*** Block opens ***

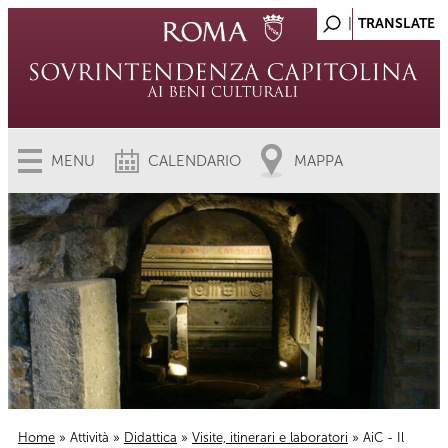
MENU
CALENDARIO
MAPPA
Home
»
Attività
»
Didattica
»
Visite, itinerari e laboratori
» AiC - Il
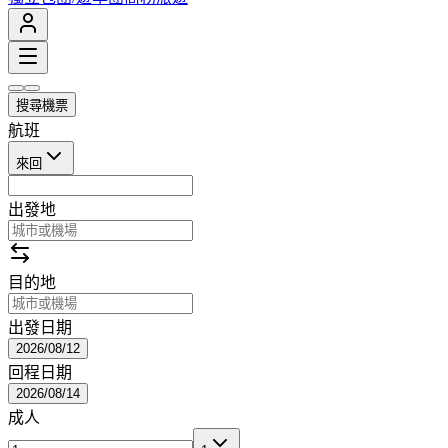
搜尋機票
航班
來回
出發地
目的地
出發日期
2026/08/12
回程日期
2026/08/14
成人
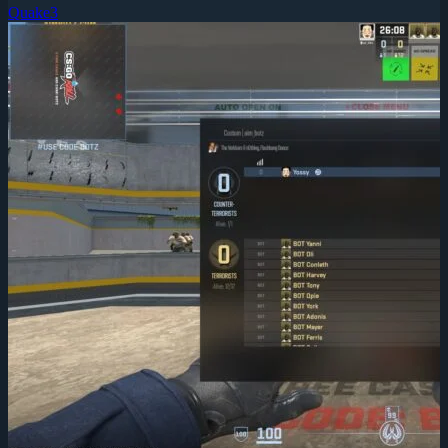
Quake3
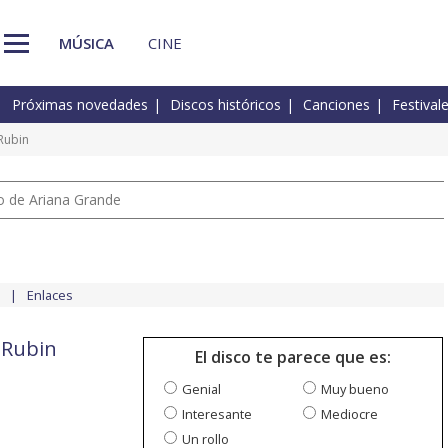
MÚSICA
CINE
Próximas novedades
Discos históricos
Canciones
Festival
Rubin
io de Ariana Grande
Enlaces
 Rubin
El disco te parece que es:
Genial
Muy bueno
Interesante
Mediocre
Un rollo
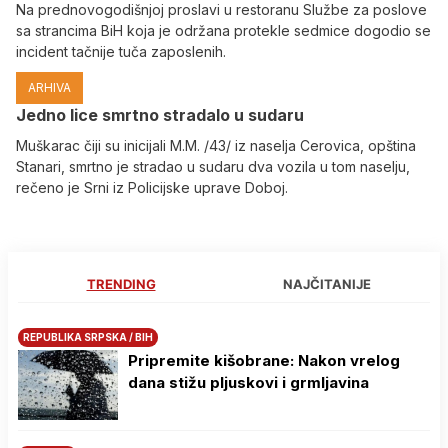
Na prednovogodišnjoj proslavi u restoranu Službe za poslove
sa strancima BiH koja je održana protekle sedmice dogodio se
incident tačnije tuča zaposlenih.
ARHIVA
Јedno lice smrtno stradalo u sudaru
Muškarac čiji su inicijali M.M. /43/ iz naselja Cerovica, opština
Stanari, smrtno je stradao u sudaru dva vozila u tom naselju,
rečeno je Srni iz Policijske uprave Doboj.
TRENDING
NAJČITANIJE
REPUBLIKA SRPSKA / BIH
Pripremite kišobrane: Nakon vrelog
dana stižu pljuskovi i grmljavina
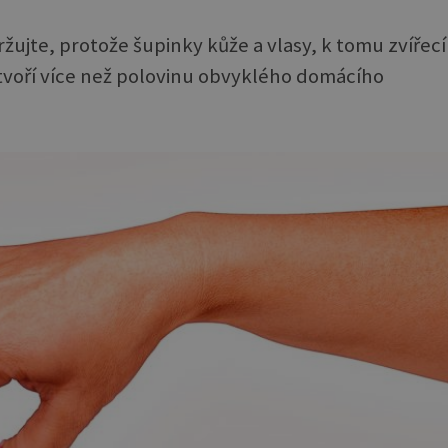
žujte, protože šupinky kůže a vlasy, k tomu zvířecí
tvoří více než polovinu obvyklého domácího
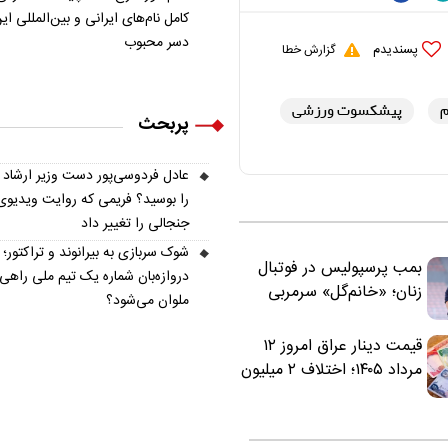
کامل نام‌های ایرانی و بین‌المللی ای
دسر محبوب
پسندیدم
گزارش خطا
م
پیشکسوت ورزشی
پربحث
عادل فردوسی‌پور دست وزیر ارشاد
را بوسید؟ فریمی که روایت ویدیوی
جنجالی را تغییر داد
شوک سربازی به بیرانوند و تراکتور؛
بمب پرسپولیس در فوتبال
دروازه‌بان شماره یک تیم ملی راهی
زنان؛ «خانم‌گل» سرمربی
ملوان می‌شود؟
سرخ‌ها شد
قیمت دینار عراق امروز ۱۲
مرداد ۱۴۰۵؛ اختلاف ۲ میلیون
تومانی خرید نقدی و کارت
بانکی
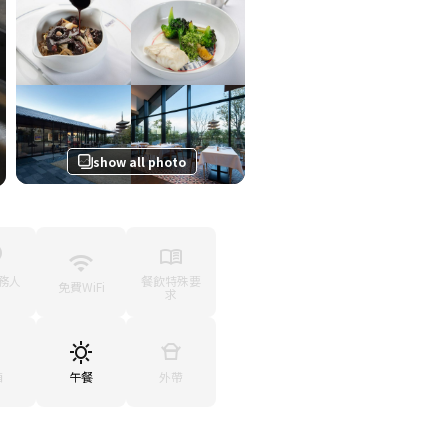
show all photo
務人
餐飲特殊要
免費WiFi
求
廂
午餐
外帶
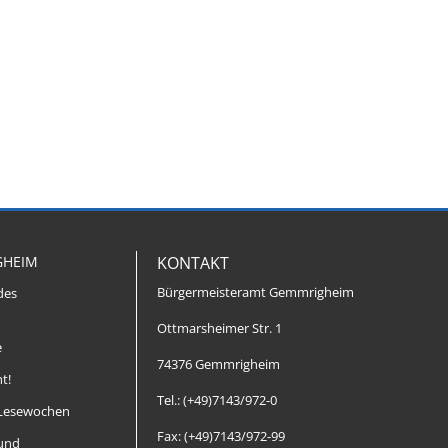
GHEIM
KONTAKT
Bürgermeisteramt Gemmrigheim
des
Ottmarsheimer Str. 1
e
74376 Gemmrigheim
t!
Tel.: (+49)7143/972-0
Lesewochen
Fax: (+49)7143/972-99
 und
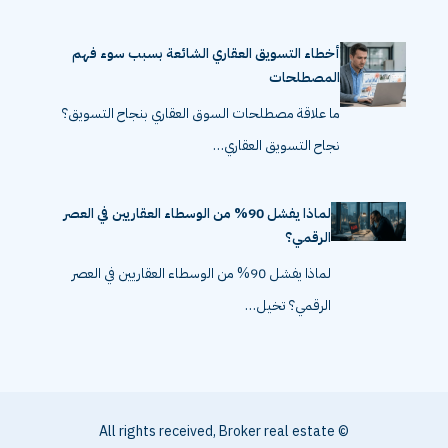
أخطاء التسويق العقاري الشائعة بسبب سوء فهم
المصطلحات
ما علاقة مصطلحات السوق العقاري بنجاح التسويق؟
نجاح التسويق العقاري…
لماذا يفشل 90% من الوسطاء العقاريين في العصر
الرقمي؟
لماذا يفشل 90% من الوسطاء العقاريين في العصر
الرقمي؟ تخيل…
© All rights received, Broker real estate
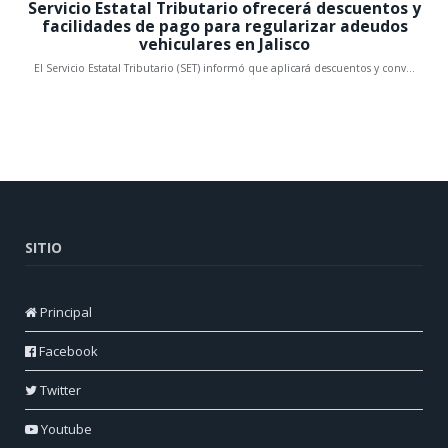
SITIO
Principal
Facebook
Twitter
Youtube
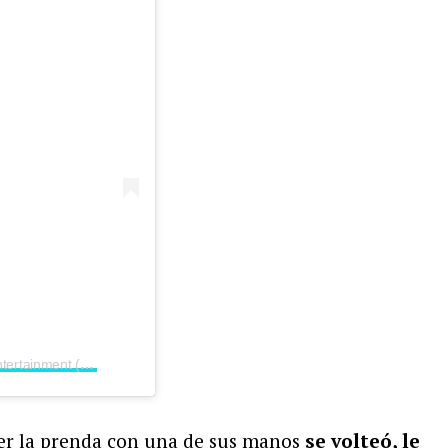
Una publicación compartida de NBC Entertainment (@nbc)
ener la prenda con una de sus manos
se volteó, le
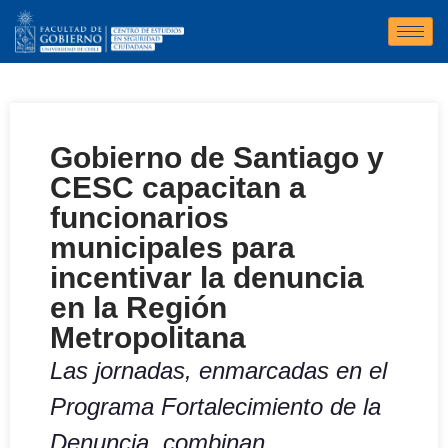
Gobierno de Santiago y
CESC capacitan a
funcionarios
municipales para
incentivar la denuncia
en la Región
Metropolitana
Las jornadas, enmarcadas en el
Programa Fortalecimiento de la
Denuncia, combinan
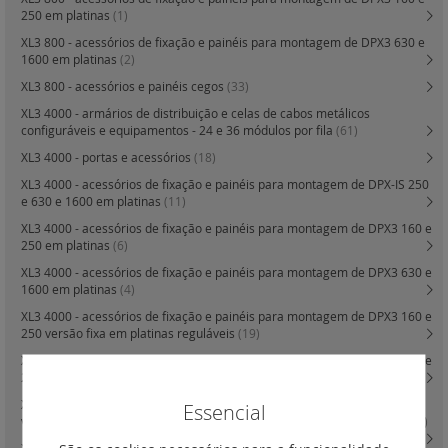
250 em platinas
(1)
XL3 800 - acessórios de fixação e painéis para montagem de DPX3 630 e
1600 em platinas
(2)
XL3 800 - acessórios e painéis cegos
(33)
XL3 4000 - armários de distribuição e celas de cabos metálicos
configuráveis e equipamentos - 24 e 36 módulos por fila
(61)
XL3 4000 - portas e acessórios
(18)
XL3 4000 - acessórios de fixação e painéis para montagem de DPX-IS 250
e 630 e 1600 em platinas
(11)
XL3 4000 - acessórios de fixação e painéis para montagem de DPX3 160 e
250 em platinas
(6)
XL3 4000 - acessórios de fixação e painéis para montagem de DPX3 630 e
1600 em platinas
(4)
XL3 4000 - acessórios de fixação e painéis para montagem de DPX3 160 e
250 versão fixa em platinas reguláveis
(19)
XL3 4000 - acessórios de fixação e painéis para montagem de DPX3 160 e
250 versão extraível em platinas reguláveis
(11)
XL3 4000 - acessórios de fixação e painéis para montagem de DPX3 630
Essencial
versão fixa e tomadas frontais ou posteriores em platinas reguláveis
(16)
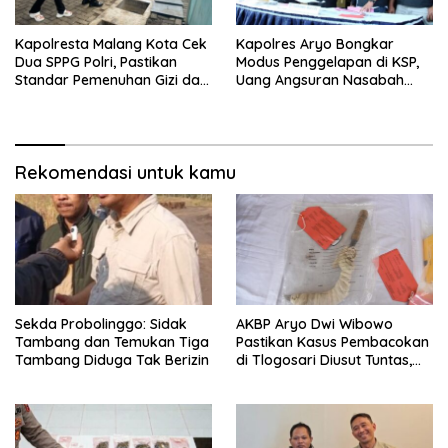
Kapolresta Malang Kota Cek
Kapolres Aryo Bongkar
Dua SPPG Polri, Pastikan
Modus Penggelapan di KSP,
Standar Pemenuhan Gizi dan
Uang Angsuran Nasabah
Pengelolaan Limbah Berjalan
Raib Ratusan Juta Rupiah
Optimal
Rekomendasi untuk kamu
Sekda Probolinggo: Sidak
AKBP Aryo Dwi Wibowo
Tambang dan Temukan Tiga
Pastikan Kasus Pembacokan
Tambang Diduga Tak Berizin
di Tlogosari Diusut Tuntas,
Masyarakat Diimbau Tidak
Main Hakim Sendiri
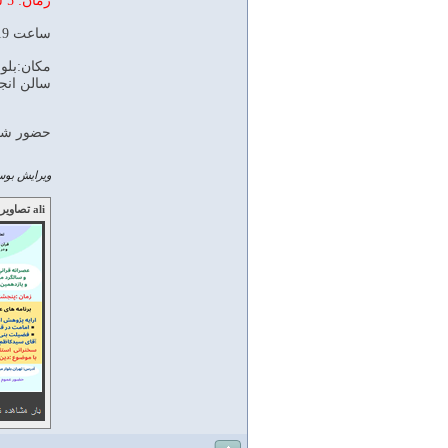
زمان: 5 شنبه 22 خرداد 1404
ساعت 19-17
مكان:بلوار
سالن انج
حضور شما
ویرایش بوسی
ali تصاویر زیر را ارسال کرده است:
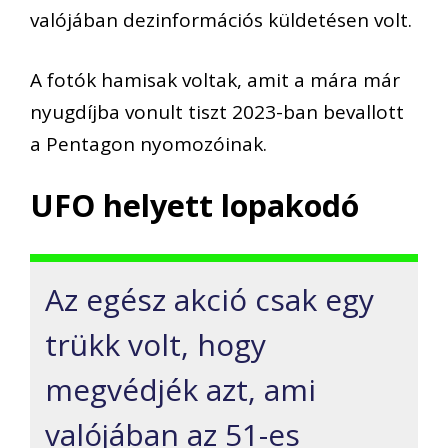
valójában dezinformációs küldetésen volt.
A fotók hamisak voltak, amit a mára már
nyugdíjba vonult tiszt 2023-ban bevallott
a Pentagon nyomozóinak.
UFO helyett lopakodó
Az egész akció csak egy
trükk volt, hogy
megvédjék azt, ami
valójában az 51-es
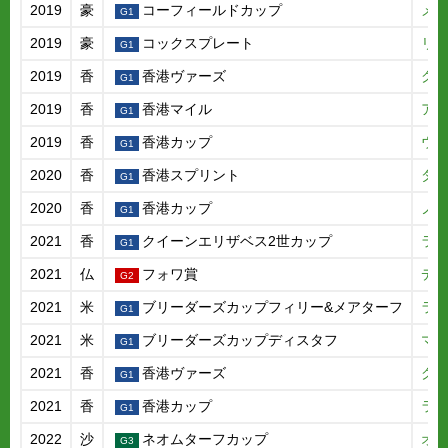
2019
豪
コーフィールドカップ
メ
2019
豪
コックスプレート
リ
2019
香
香港ヴァーズ
グ
2019
香
香港マイル
ア
2019
香
香港カップ
ウ
2020
香
香港スプリント
ダ
2020
香
香港カップ
ノ
2021
香
クイーンエリザベス2世カップ
ラ
2021
仏
フォワ賞
デ
2021
米
ブリーダーズカップフィリー&メアターフ
ラ
2021
米
ブリーダーズカップディスタフ
マ
2021
香
香港ヴァーズ
グ
2021
香
香港カップ
ラ
2022
沙
ネオムターフカップ
オ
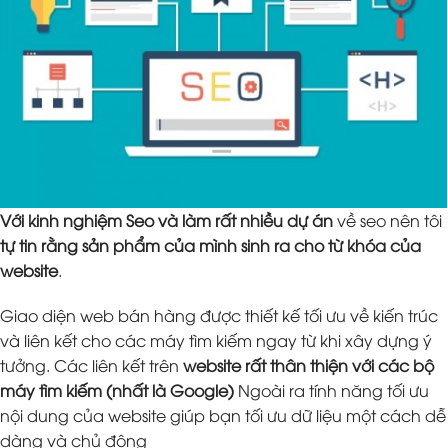
Với kinh nghiệm Seo và làm rất nhiều dự án
về seo nên tôi
tự tin rằng sản phẩm của mình sinh ra cho từ khóa của
website
.
Giao diện web bán hàng được thiết kế tối ưu về kiến trúc
và liên kết cho các máy tìm kiếm ngay từ khi xây dựng ý
tưởng. Các liên kết trên
website rất thân thiện với các bộ
máy tìm kiếm (nhất là Google)
Ngoài ra tính năng tối ưu
nội dung của website giúp bạn tối ưu dữ liệu một cách dễ
dàng và chủ động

*** Block closes ***

**REQUIRED ACTION:** Work out how many lines of the material contain the word "Tambang" and answer with that number only.

**TASK RESULT:** 2